From the listing below, set down the lines from the one containing "13TH JULY 2026" through the one containing "information)." exactly as they appear, and nothing else.
━━ SUPPLIED ENTRIES
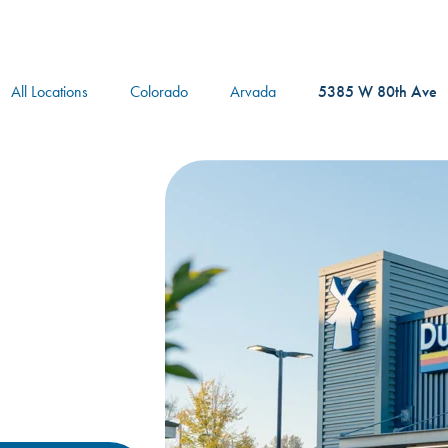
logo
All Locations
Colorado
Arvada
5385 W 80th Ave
━━━━
━━ SUPPLIED ENTRIES
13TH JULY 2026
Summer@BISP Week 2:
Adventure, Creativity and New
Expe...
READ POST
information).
━━━━
**EXERCISE OUTPUT:**
13TH JULY 2026
Summer@BISP Week 2:
Adventure, Creativity and New
Expe...
READ POST
information).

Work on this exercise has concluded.